As the Atom and Hyatt walked home, the Professor noted, "I remember you. You're my best friend Ray!" Choi kindly played along...

As with the first half, this story is so busy throwing random crap at you, it all become a dizzying and somewhat grating whirlwind of nonsense. Why cowboys? It gives the writer a chance to comment on the racist treatment of Asians in the Old West. Why was Hyatt bisected? Cool visual. What was with all that war of the super-hero houses stuff? Something to occupy space and offer up action without having to fill in any blanks. How about all the smash cut scene transitions? Nothing is given space to breathe, and all the Morrisonesque “mad ideas” feel more like undercooked distractions to bloat a less-that-poignant single issue story into a two-parter. Also, I disliked Ryak’s cutesy dialogue, which faked a new spin on a tired cliché genre character. At least Norton’s art was nice, recalling Byrne from the earlier issues.

“The Man Who Swallowed Eternity: Part Two—The Entropy of the Universe Tends to a Maximum” was by Gail Simone, Mike Norton and Andy Owens.

Brave New World

4 comments:

LissBirds said...

"Why was Hyatt bisected?" I don't know, but it's making me nauseous.

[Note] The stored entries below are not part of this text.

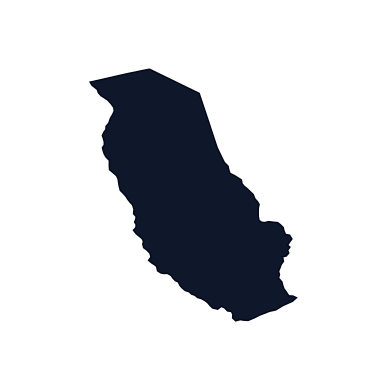 Olho d'Água do Casado, Alagoas, Brazil, rotated 302°
{"feature_id": "56859067B7353988917909", "entity_name": "Olho d'Água do Casado", "entity_type": "district", "adm_level": 2, "iso_a3": "BRA", "parent_name": "Brazil", "parent_adm1": "Alagoas", "projection": "orthographic", "projection_center": [-37.83, -9.434], "detail": "fine", "context": "isolated", "style": "filled", "palette": "ink", "viewbox_px": 384, "rotation_deg": 302, "n_neighbors": 0, "source": "geoboundaries", "source_scale": "gbopen_adm2", "svg_char_len": 2015}
<svg xmlns="http://www.w3.org/2000/svg" viewBox="0 0 384 384"><g transform="rotate(302 192 192)"><path d="M128.6,162.6L127.1,166.6L126.5,170.8L126.1,174.3L124.5,177.0L121.7,177.9L119.2,180.5L118.9,184.4L117.8,188.8L115.2,191.7L111.1,191.4L110.5,195.2L110.5,198.5L110.2,201.4L106.9,204.6L106.9,208.6L108.0,211.3L110.0,214.3L110.2,218.4L108.8,221.8L108.0,224.8L108.5,228.1L106.3,231.5L105.4,234.7L104.9,238.5L105.9,242.7L105.2,245.6L106.0,249.1L105.5,252.6L106.6,256.4L106.8,260.7L106.5,263.8L105.3,267.5L104.6,270.9L106.2,275.8L110.5,277.4L111.1,280.7L110.0,285.1L111.6,288.8L109.9,291.5L106.7,293.2L105.9,297.3L109.4,300.6L110.7,303.8L112.9,307.7L118.8,311.8L123.3,314.5L131.7,320.7L136.4,325.5L144.0,329.3L152.6,335.1L157.7,336.6L157.2,332.7L155.2,329.1L157.2,324.8L158.6,321.3L160.5,318.8L163.4,315.8L164.8,311.0L168.3,309.9L170.6,307.4L174.1,306.8L177.9,306.0L181.6,306.3L185.1,303.1L187.6,305.8L191.5,306.4L193.2,304.0L197.1,304.2L197.6,301.2L201.3,301.3L205.1,301.6L207.1,297.6L205.5,293.8L207.8,290.5L210.2,288.2L211.1,284.1L211.4,280.9L209.2,276.4L207.4,272.6L204.4,269.7L203.2,267.0L203.4,263.8L206.5,261.1L210.2,258.7L213.8,256.6L217.0,255.5L218.4,252.8L219.6,248.8L222.3,245.2L223.1,241.2L224.0,237.1L224.5,232.9L225.6,230.0L228.4,227.4L228.4,223.1L228.4,219.2L227.9,214.4L230.1,211.6L233.0,208.8L234.2,203.7L242.7,190.1L256.3,173.7L259.6,169.8L279.4,145.8L273.6,90.9L270.0,87.0L260.3,76.8L255.5,71.9L231.2,47.4L229.5,50.7L229.2,53.7L228.8,57.4L226.6,60.0L225.5,63.8L225.5,67.8L225.3,71.9L224.2,76.1L222.3,80.9L219.4,83.2L215.5,83.7L211.0,83.8L206.2,85.0L202.2,84.3L199.4,85.9L196.3,85.6L192.4,86.1L190.6,88.3L188.0,91.1L185.4,92.7L182.1,92.6L179.8,95.0L177.9,97.3L176.2,100.4L175.0,105.2L170.4,108.0L167.2,110.3L166.6,114.8L165.9,119.3L164.0,122.4L161.2,124.7L158.2,127.4L155.4,130.3L154.4,134.6L153.3,138.3L151.7,141.6L150.5,145.0L149.6,148.4L146.6,152.0L142.6,154.0L141.5,157.8L138.9,158.8L136.1,159.3L134.8,161.9L132.0,163.3L128.6,162.6Z" fill="#0f172a" stroke="#020617" stroke-width="1.5"/></g></svg>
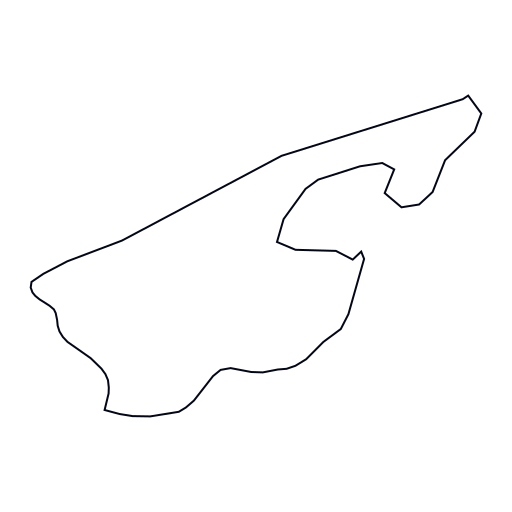 SVG path tracing the border of Tunis
{"feature_id": "TUN-108", "entity_name": "Tunis", "entity_type": "Governorate", "adm_level": 1, "iso_a3": "TUN", "parent_name": "Tunisia", "parent_adm1": "", "projection": "robinson", "projection_center": [10.151, 36.789], "detail": "fine", "context": "isolated", "style": "outline", "palette": "ink", "viewbox_px": 512, "rotation_deg": 0, "n_neighbors": 0, "source": "natural_earth", "source_scale": "10m", "svg_char_len": 876}
<svg xmlns="http://www.w3.org/2000/svg" viewBox="0 0 512 512"><path d="M468.2,95.6L481.3,113.5L474.6,131.7L445.1,160.2L432.6,192.0L419.1,204.5L401.5,207.3L384.7,193.1L394.2,169.4L382.2,163.0L360.0,166.3L318.2,179.6L305.6,188.8L283.6,219.1L277.0,242.0L295.5,249.8L335.9,250.9L352.7,259.6L361.2,251.6L364.1,258.9L348.4,314.2L340.8,329.0L323.4,341.9L306.2,359.2L295.4,365.8L286.6,368.8L277.8,369.5L262.8,372.4L251.2,372.0L230.6,368.1L220.6,369.9L213.0,376.1L193.9,400.6L185.9,407.5L178.8,411.8L150.2,416.4L132.5,416.1L119.5,414.0L104.6,410.0L108.6,393.5L108.8,387.6L108.0,380.2L105.4,374.1L101.4,368.6L90.7,358.2L67.5,341.9L62.9,337.0L59.5,331.5L57.7,325.8L57.1,319.9L55.7,313.1L53.9,309.4L49.5,305.7L39.6,299.4L35.3,295.9L32.5,292.5L30.7,287.6L31.5,281.9L43.4,273.8L67.3,261.3L121.9,240.6L281.6,155.8L462.7,99.2L468.2,95.6Z" fill="none" stroke="#020617" stroke-width="2"/></svg>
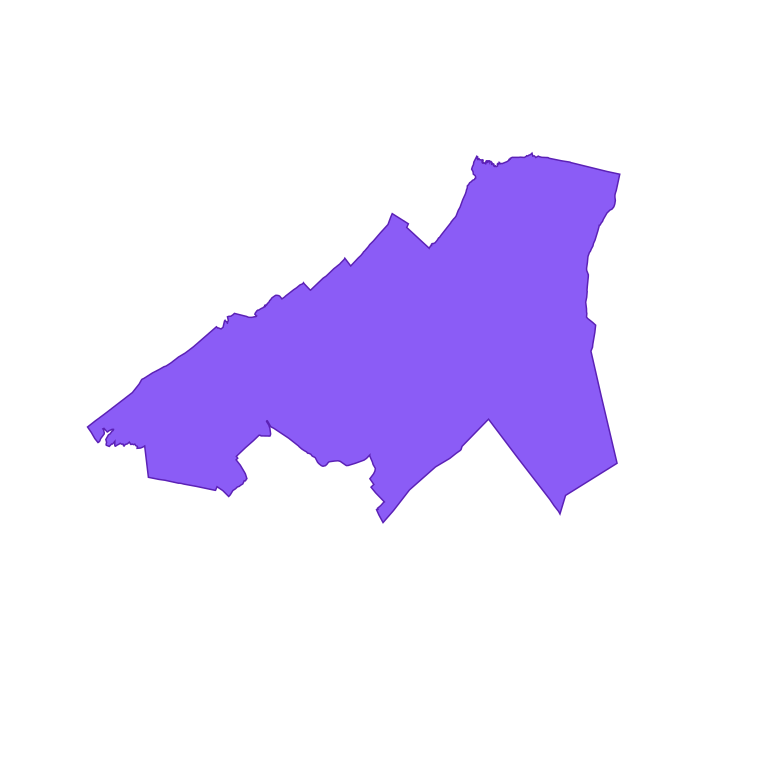 Bargauani, Neamt, Romania, rotated 250°
{"feature_id": "2599482B339560246118", "entity_name": "Bargauani", "entity_type": "district", "adm_level": 2, "iso_a3": "ROU", "parent_name": "Romania", "parent_adm1": "Neamt", "projection": "natural_earth1", "projection_center": [26.654, 46.99], "detail": "fine", "context": "isolated", "style": "filled", "palette": "violet", "viewbox_px": 768, "rotation_deg": 250, "n_neighbors": 0, "source": "geoboundaries", "source_scale": "gbopen_adm2", "svg_char_len": 6127}
<svg xmlns="http://www.w3.org/2000/svg" viewBox="0 0 768 768"><g transform="rotate(250 384 384)"><path d="M344.1,589.7L347.2,592.5L349.9,593.8L360.4,599.8L366.9,603.0L370.4,601.2L375.9,597.8L377.6,597.2L381.1,598.8L382.2,598.9L385.4,600.0L391.9,601.5L396.1,604.1L401.5,606.6L402.6,606.8L406.3,608.5L415.0,612.7L416.8,613.4L421.5,613.3L423.6,614.0L428.6,616.7L433.3,618.9L434.2,619.4L437.2,621.9L438.4,623.6L439.6,624.6L442.2,627.5L444.5,629.0L446.9,631.4L454.7,637.3L459.1,640.4L459.5,640.5L459.4,641.0L459.5,641.5L461.1,643.3L462.0,644.9L463.7,646.4L468.4,652.0L470.2,656.0L470.3,657.9L471.6,660.2L472.6,661.2L474.3,662.5L477.4,664.2L480.6,664.9L482.7,665.7L484.9,667.2L486.2,668.3L500.5,677.3L507.4,666.3L528.3,635.1L528.8,634.8L532.9,627.4L539.5,616.6L540.7,615.5L543.1,609.7L544.6,607.6L545.4,606.9L544.9,604.1L546.1,603.7L547.1,603.1L547.2,601.8L550.3,602.0L549.6,600.5L549.4,598.9L549.5,598.2L549.1,597.1L549.7,596.1L549.3,595.6L548.9,593.4L550.6,589.5L550.8,588.3L553.1,582.0L553.1,581.3L552.8,580.7L553.0,580.2L552.9,579.8L552.7,579.5L552.1,579.5L552.0,579.4L552.3,578.3L552.1,578.1L551.6,578.1L550.9,575.8L550.7,570.4L551.1,569.7L551.2,568.5L551.9,568.2L552.6,568.4L552.9,568.0L551.6,567.5L551.5,567.0L551.9,567.0L552.3,566.6L552.1,566.0L551.9,565.7L550.1,565.3L549.8,564.3L550.4,563.1L550.7,563.3L551.0,563.2L551.0,562.5L550.5,562.8L550.5,562.4L551.5,561.7L551.9,561.7L552.3,562.2L552.6,562.4L553.3,562.3L554.0,561.3L553.5,560.9L553.4,560.5L553.6,560.3L554.1,560.3L555.2,561.2L556.7,560.5L556.8,560.2L556.2,559.5L556.8,559.7L557.3,559.4L557.4,558.9L557.8,559.1L558.0,558.5L557.2,558.4L557.1,557.8L558.3,557.7L558.6,556.9L557.8,557.1L557.1,556.9L556.9,556.6L557.0,556.2L557.9,556.3L558.0,555.7L557.9,555.5L557.1,555.6L556.2,554.9L557.3,554.2L557.1,553.5L557.3,553.3L558.3,553.1L557.8,552.6L557.8,552.3L558.5,552.0L558.8,552.1L559.1,552.6L559.8,552.4L559.9,552.7L559.6,553.0L560.4,553.7L561.1,553.1L561.0,552.6L562.1,550.6L562.7,550.1L563.0,550.4L563.4,550.3L563.5,550.1L562.8,549.0L563.0,548.9L564.0,548.7L564.8,549.0L565.3,549.7L566.3,549.1L561.8,544.3L559.5,543.0L558.1,541.5L555.9,539.8L553.1,540.3L550.6,539.7L548.9,540.8L547.7,541.0L546.2,540.6L546.1,539.7L545.3,539.1L545.2,538.5L545.2,537.4L545.0,536.5L544.4,535.6L543.8,533.3L542.4,531.6L541.7,530.1L539.6,529.2L538.1,527.8L537.0,527.2L534.8,525.5L530.2,521.0L524.1,515.9L521.8,513.2L517.2,509.2L516.1,507.6L515.3,505.9L513.3,502.5L512.7,502.0L504.5,488.8L502.7,486.2L502.6,485.3L500.8,483.0L499.2,480.2L499.1,477.9L499.5,477.4L499.4,477.0L499.0,476.4L497.9,476.0L498.1,475.6L497.9,475.5L497.7,474.8L496.7,473.6L496.7,473.0L496.3,472.8L523.3,458.9L526.2,461.7L541.3,450.0L538.3,447.2L532.5,442.3L527.5,432.7L522.0,422.9L519.9,418.3L518.4,416.2L515.6,411.2L515.1,409.9L514.4,409.1L512.6,406.1L511.3,403.0L506.3,393.1L515.6,390.2L514.8,389.4L512.3,384.2L512.0,383.8L509.5,376.3L505.2,366.6L504.3,363.0L497.4,347.3L497.3,347.0L497.9,346.6L506.0,343.1L506.7,343.0L506.3,342.4L505.9,341.2L505.9,339.8L505.8,338.8L504.3,334.7L503.5,331.4L500.4,321.8L499.7,320.2L498.9,317.2L502.1,316.1L503.0,315.4L504.0,313.7L504.4,312.4L503.3,308.2L501.6,305.7L501.6,305.2L500.6,304.3L499.2,301.5L498.3,300.6L498.7,300.1L498.7,298.8L498.2,298.6L497.5,299.0L497.4,298.9L497.3,297.7L497.5,297.3L497.0,296.2L497.0,294.8L496.3,291.3L496.6,290.7L496.1,289.3L495.6,288.9L495.2,287.9L493.8,286.5L493.6,286.5L492.6,287.1L491.9,286.9L491.5,287.5L491.3,287.3L491.1,286.6L491.4,286.0L491.4,285.2L491.6,284.9L491.6,284.0L491.9,282.4L492.9,279.7L494.6,277.8L501.5,267.6L500.7,265.7L500.1,263.2L500.7,261.2L500.7,259.9L496.8,259.4L496.2,258.6L494.7,257.7L494.9,257.5L495.6,257.6L496.2,257.3L496.7,257.2L497.0,256.6L498.2,256.4L497.8,255.7L492.3,252.1L491.5,249.7L493.5,247.3L493.6,246.8L495.1,246.1L484.1,217.5L481.1,207.8L479.7,200.3L476.6,190.6L475.6,186.2L475.4,185.1L475.5,183.2L474.6,178.0L473.6,170.2L471.4,160.3L471.2,158.2L470.8,157.5L467.7,153.9L462.0,144.6L451.2,110.6L448.0,99.8L445.0,90.7L438.4,92.4L431.6,93.6L426.8,95.2L426.9,96.0L427.7,97.5L429.5,99.0L432.7,103.9L433.8,104.5L435.5,104.6L436.5,104.9L438.0,104.5L438.1,105.7L434.6,107.1L433.6,107.5L433.5,107.8L434.1,109.4L434.4,112.9L433.9,114.3L433.5,114.2L432.9,113.4L432.7,112.3L430.9,109.7L430.4,107.6L427.0,103.6L424.1,103.4L422.3,102.2L421.4,102.1L419.3,104.5L420.8,107.5L420.5,108.0L420.5,108.6L422.2,111.5L418.7,110.1L417.8,110.0L417.5,110.2L417.4,110.5L417.9,112.5L418.1,114.4L418.5,115.8L417.3,116.7L416.8,118.2L416.4,118.3L415.2,118.1L414.6,118.5L415.7,120.3L415.5,122.4L416.5,124.8L413.8,125.4L413.7,125.6L413.7,126.8L412.7,127.9L412.7,129.3L411.1,129.6L409.7,130.9L409.1,130.7L408.8,130.4L408.0,130.0L407.1,133.3L407.2,135.8L407.6,137.9L376.9,130.7L371.3,139.9L368.5,145.2L361.1,156.9L360.9,157.6L359.9,159.5L358.4,161.7L351.8,172.9L341.8,189.0L341.7,189.3L344.6,192.0L338.9,196.1L331.4,199.6L332.4,201.6L335.6,205.6L336.3,208.6L337.4,211.0L337.3,212.9L337.9,214.7L338.4,217.1L340.9,219.6L340.4,220.3L340.5,220.7L341.1,221.6L342.3,222.6L342.2,222.8L347.0,223.0L349.0,222.7L356.9,221.2L363.3,219.1L364.3,221.2L366.5,220.5L371.7,232.4L375.4,241.9L378.6,249.1L377.9,250.4L377.3,250.7L374.1,259.0L375.0,259.9L375.9,260.4L381.3,261.6L384.9,261.7L388.9,260.8L389.4,261.1L389.5,261.6L389.3,261.8L383.1,262.9L382.2,263.3L380.2,265.2L365.8,275.8L355.0,282.5L354.3,282.7L351.2,284.4L348.5,286.4L346.6,288.1L345.9,288.2L344.9,288.8L344.7,289.5L343.1,291.2L341.0,291.8L339.8,292.8L339.0,293.7L338.2,294.2L333.4,294.8L331.7,295.4L328.7,297.2L327.6,298.5L327.3,301.0L328.0,302.8L329.1,304.4L329.6,305.6L329.6,306.2L328.5,311.3L327.6,314.5L326.3,316.4L320.6,320.4L320.2,320.8L319.7,322.3L319.3,330.2L319.3,339.2L320.1,342.2L322.1,346.3L321.4,346.0L314.6,346.4L312.1,346.2L307.6,347.0L305.2,345.6L303.1,343.4L299.8,338.3L293.1,340.1L291.5,336.5L284.6,338.9L273.1,344.0L272.9,343.1L270.8,339.2L269.4,335.3L268.4,335.5L268.4,334.0L262.8,334.4L254.1,335.7L261.8,349.6L275.8,371.8L288.5,404.1L291.6,420.4L294.2,428.2L295.6,433.3L296.3,434.2L298.7,436.0L315.2,470.2L270.5,483.9L218.7,500.4L211.5,502.2L204.5,504.5L201.7,504.9L217.2,516.5L229.8,575.9L298.5,584.0L344.1,589.7Z" fill="#8b5cf6" stroke="#5b21b6" stroke-width="1.5"/></g></svg>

"As with the first half, this story is so busy throwing random crap at you, it all become a dizzying and somewhat grating whirlwind of nonsense." All this craziness is partly what turned me against The All New Atom, and you were on the right track with the Morrison idea, because according to DC's Wikia, Grant Morrison came up with the outline for the series. Now it all makes sense to me.

Diabolu Frank said...

I like Simone funny and on the right book I like her dark, but the crazy doesn't work for me.